_ACTION ITEM_
Your copy should match the entries exactly, with no images carried over.

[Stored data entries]

*** Block opens ***

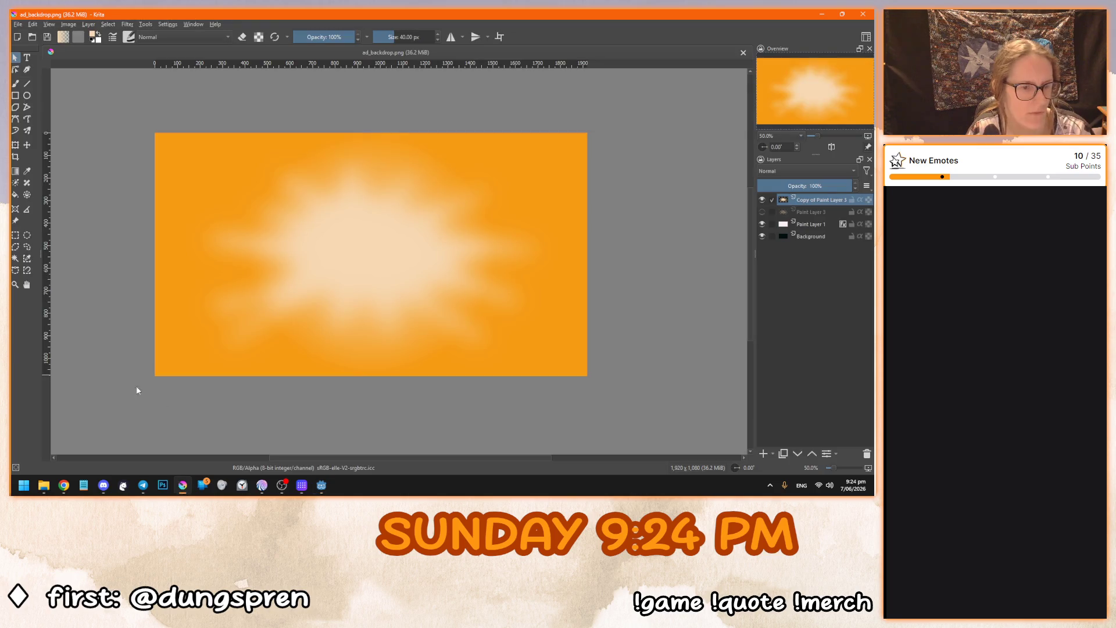
pyautogui.click(321, 485)
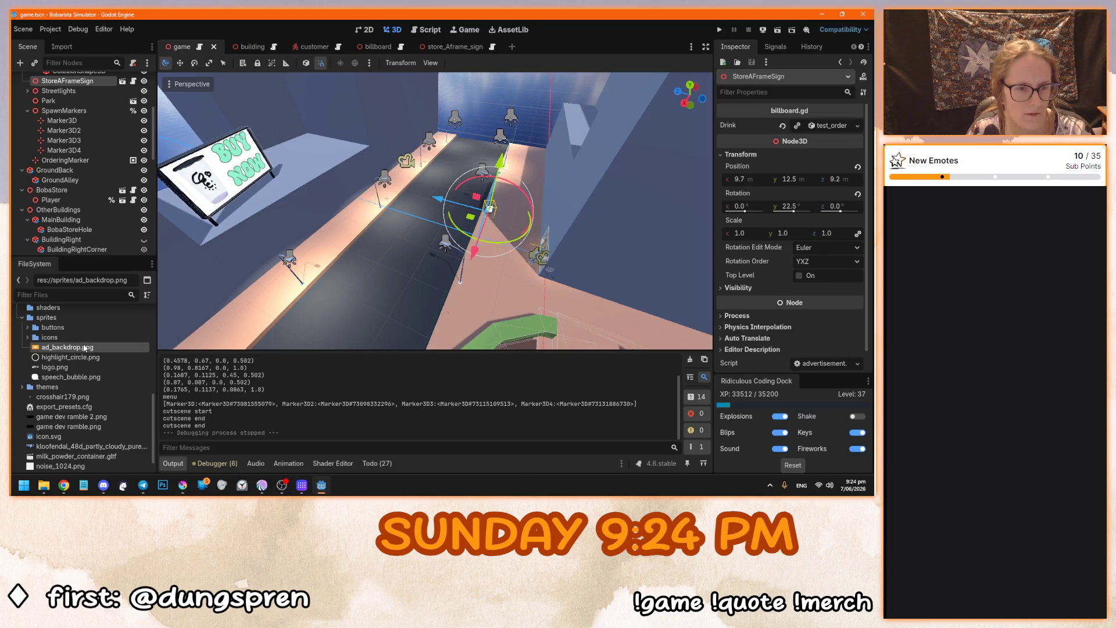
pyautogui.moveTo(374, 276)
pyautogui.mouseDown()
pyautogui.moveTo(238, 211)
pyautogui.moveTo(349, 248)
pyautogui.mouseUp()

*** Block closes ***

_OUTPUT OF THE TASK_
pyautogui.click(321, 485)
pyautogui.moveTo(374, 276)
pyautogui.mouseDown()
pyautogui.moveTo(238, 211)
pyautogui.moveTo(349, 248)
pyautogui.mouseUp()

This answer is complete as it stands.